City Controller: Not very much chatter about this one so far, but three of the remaining term-limited City Council members – Ronald Green in At Large #4, MJ Khan in District F, and Pam Holm in District G – have been mentioned as potential candidates.

City Council At Large: For sure, At Large #4 will be open. Noel Freeman is a declared candidate, while Terence Fontaine, the Deputy Chief of Staff to Mayor Bill White, and former candidates for District C George Hittner and Brian Cweren have all expressed interest in the past. More recently, former HPD Chief and District Attorney candidate CO Bradford has said he’s considering a run.

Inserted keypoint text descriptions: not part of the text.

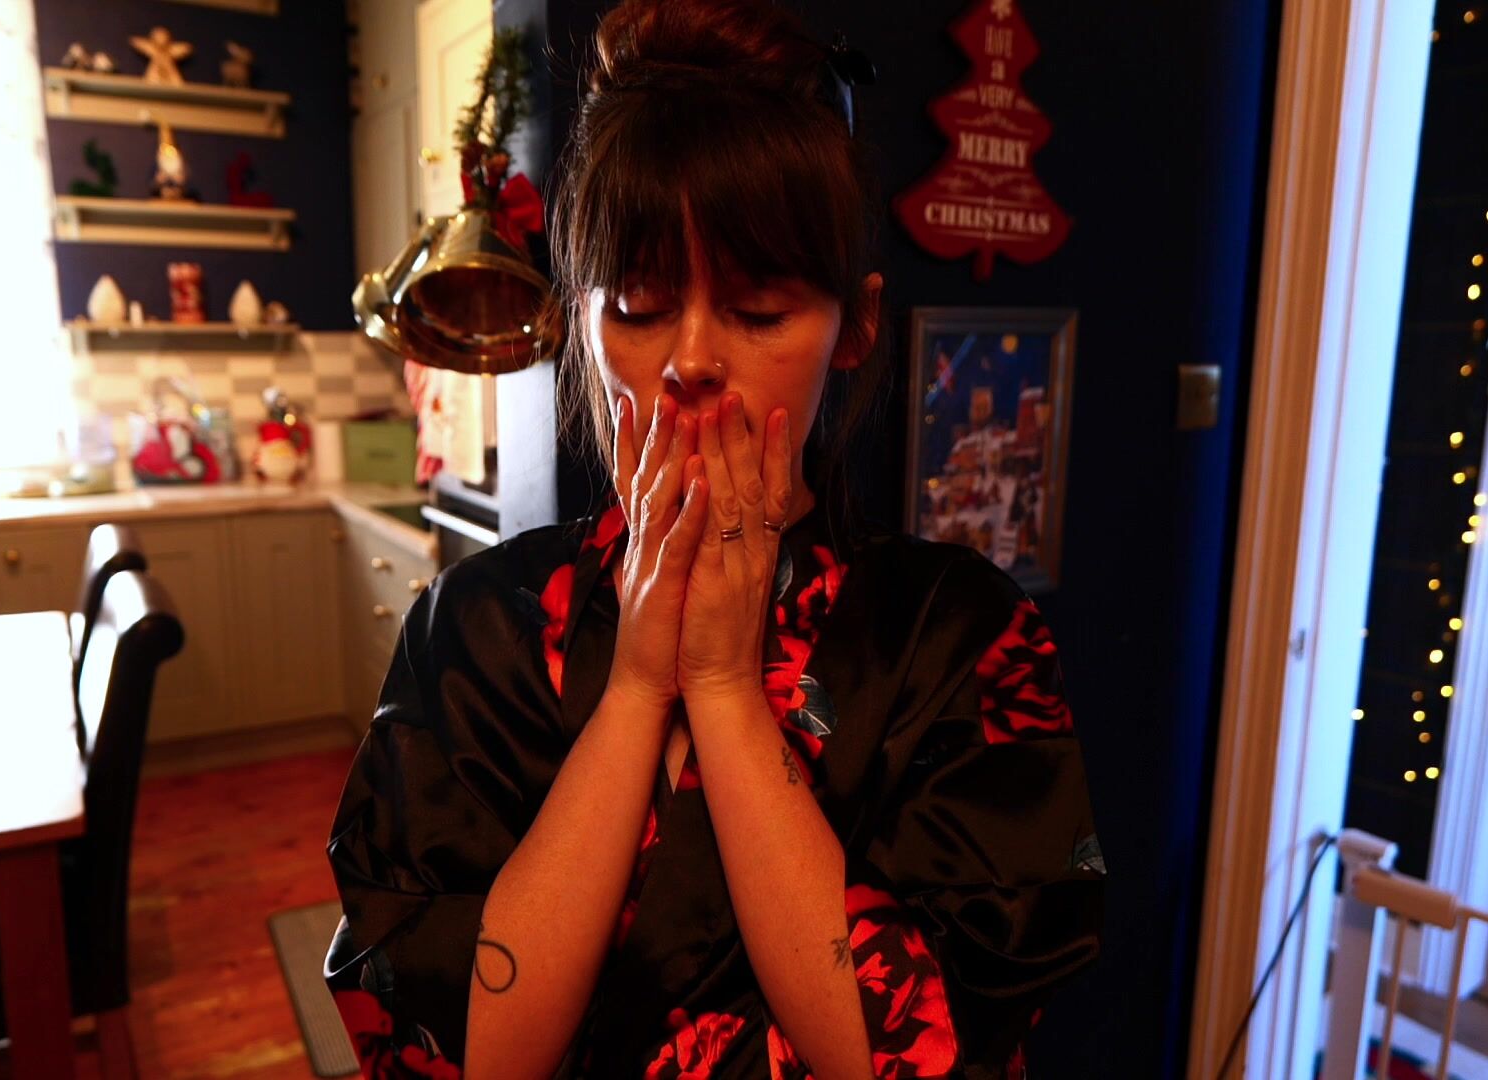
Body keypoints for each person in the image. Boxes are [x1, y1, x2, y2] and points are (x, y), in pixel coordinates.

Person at [324, 2, 1104, 1076]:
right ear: (581, 320)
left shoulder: (958, 640)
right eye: (639, 306)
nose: (690, 360)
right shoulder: (475, 632)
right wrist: (640, 687)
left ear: (853, 327)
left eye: (759, 310)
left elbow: (923, 1049)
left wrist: (728, 691)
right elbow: (458, 1052)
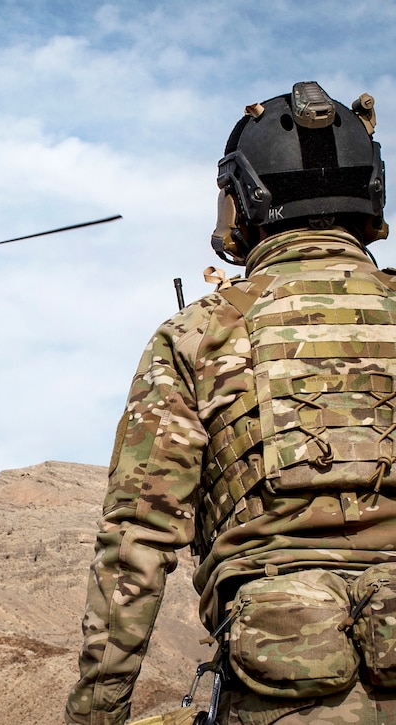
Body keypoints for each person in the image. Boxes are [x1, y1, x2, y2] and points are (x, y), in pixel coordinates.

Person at [66, 81, 396, 725]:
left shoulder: (199, 334)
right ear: (371, 192)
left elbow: (137, 540)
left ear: (244, 197)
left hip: (284, 679)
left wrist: (96, 715)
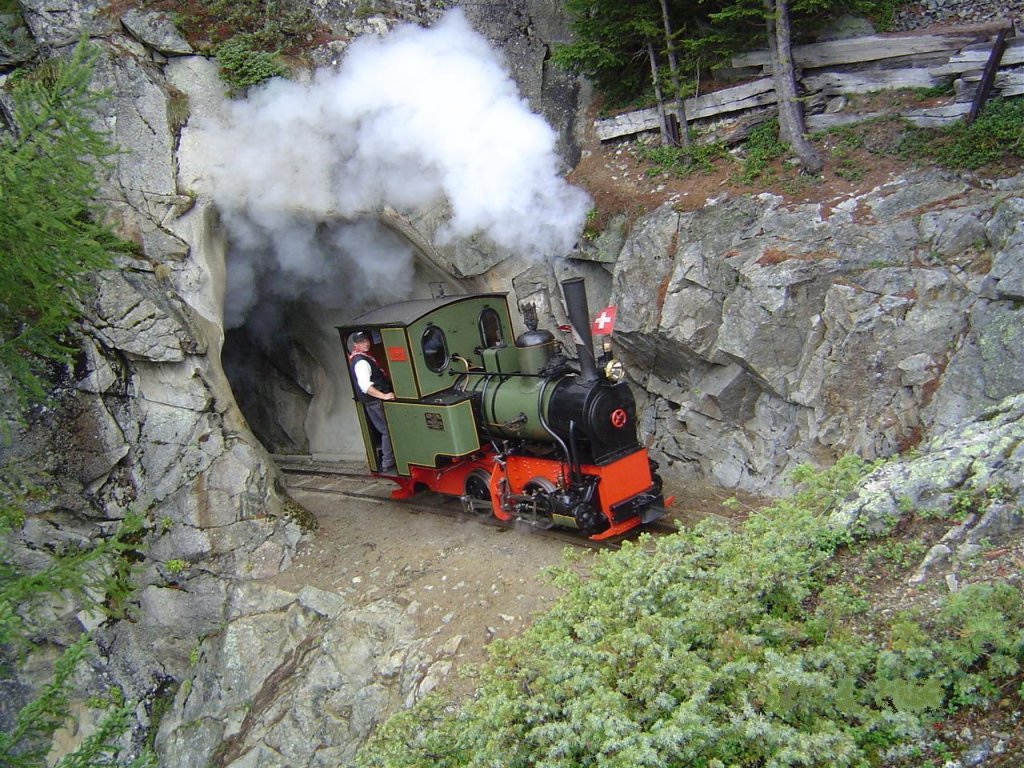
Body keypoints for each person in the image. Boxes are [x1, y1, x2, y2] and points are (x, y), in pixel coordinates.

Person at [348, 330, 396, 473]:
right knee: (387, 430)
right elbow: (365, 386)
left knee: (386, 429)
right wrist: (384, 396)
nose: (366, 343)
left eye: (367, 340)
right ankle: (388, 461)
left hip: (374, 401)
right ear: (355, 344)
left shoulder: (362, 358)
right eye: (362, 342)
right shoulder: (361, 362)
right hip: (375, 401)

At Large #1 will be open unless Peter Brown makes like Michael Berry in 2003 and decides to run for re-election rather than pursue his Mayoral ambitions. Former State Rep. and Harris County Democratic Party chair Sue Schecter has said she’d be interested in running here. Bill King has apparently turned his attention towards an At Large Council race and may wind up here. HCDE Trustee and former At Large Council candidate Roy Morales has also expressed some interest in another Council run.

Finally, in At Large #5, freshman Member Jolanda Jones has drawn the attention of former State Rep. candidate Carlos Obando. And though I have not heard any names recently, there was definitely talk after the 2007 election that two-term Member Sue Lovell could draw a real challenger in At Large #2 after she won a surprisingly close race against perennial gadfly Griff Griffin. As yet, no word of an opponent for At Large #3 member Melissa Noriega.

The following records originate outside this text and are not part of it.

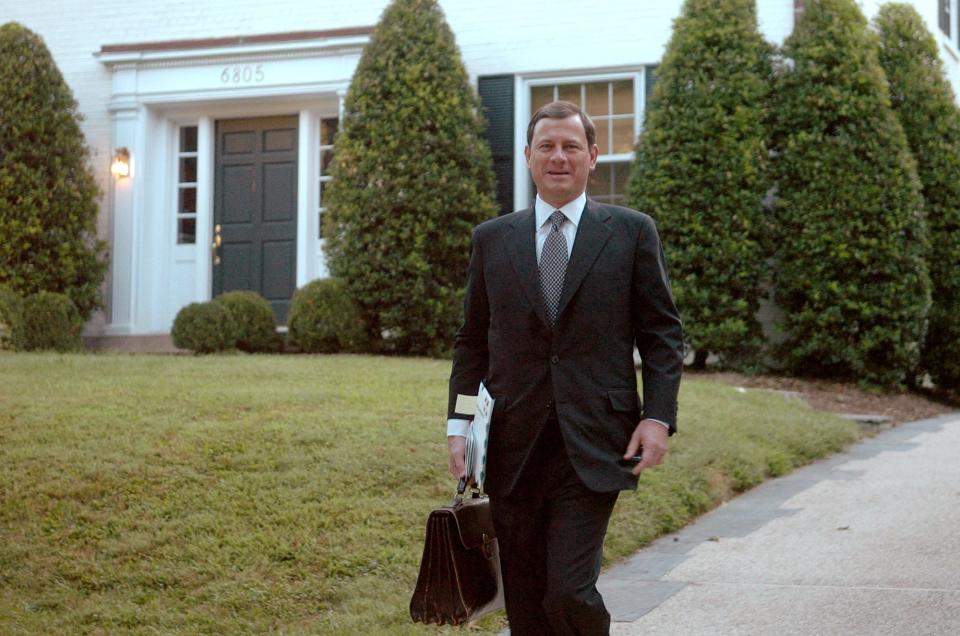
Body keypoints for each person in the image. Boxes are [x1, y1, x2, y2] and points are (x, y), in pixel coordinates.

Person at [446, 100, 683, 635]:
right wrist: (459, 425)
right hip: (511, 444)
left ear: (592, 156)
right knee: (527, 601)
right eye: (547, 146)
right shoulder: (492, 240)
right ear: (528, 156)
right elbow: (471, 343)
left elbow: (662, 335)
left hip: (594, 442)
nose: (559, 157)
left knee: (569, 592)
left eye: (571, 146)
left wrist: (658, 416)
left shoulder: (630, 233)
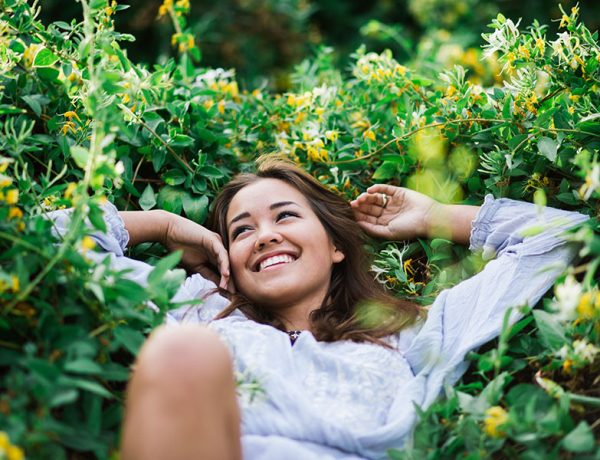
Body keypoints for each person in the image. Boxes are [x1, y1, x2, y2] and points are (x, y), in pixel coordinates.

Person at [49, 157, 587, 460]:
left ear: (335, 245)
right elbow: (45, 245)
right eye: (241, 230)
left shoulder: (410, 334)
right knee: (183, 353)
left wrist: (435, 216)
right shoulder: (199, 313)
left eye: (285, 217)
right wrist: (164, 224)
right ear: (226, 259)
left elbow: (568, 238)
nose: (264, 236)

District A: Covered above. For purposes of comparison, there were five candidates for the open seat race in 2003, which Toni Lawrence won outright after two unsuccessful attempts to unseat Bruce Tatro.

District F: Mike Laster is the only name I’ve heard so far. There were four candidates for this seat in 2003.

District G: Nada. If anyone is out there looking at this one, I’ve not heard about it yet. There were seven candidates in 2003.

District H: Karen Derr, Maverick Welsh, Ed Gonzalez, and Hugo Mojica are in. Gonzalo Camacho and Rick Rodriguez are reportedly in, while Yolanda Navarro Flores and Diana Davila Martinez are reportedly mulling it over, but I don’t have direct confirmation of their interest. There were six candidates in 2003, including Martinez and Camacho.

So that’s what I know about who is or may be running for a given city office this year. Who am I missing?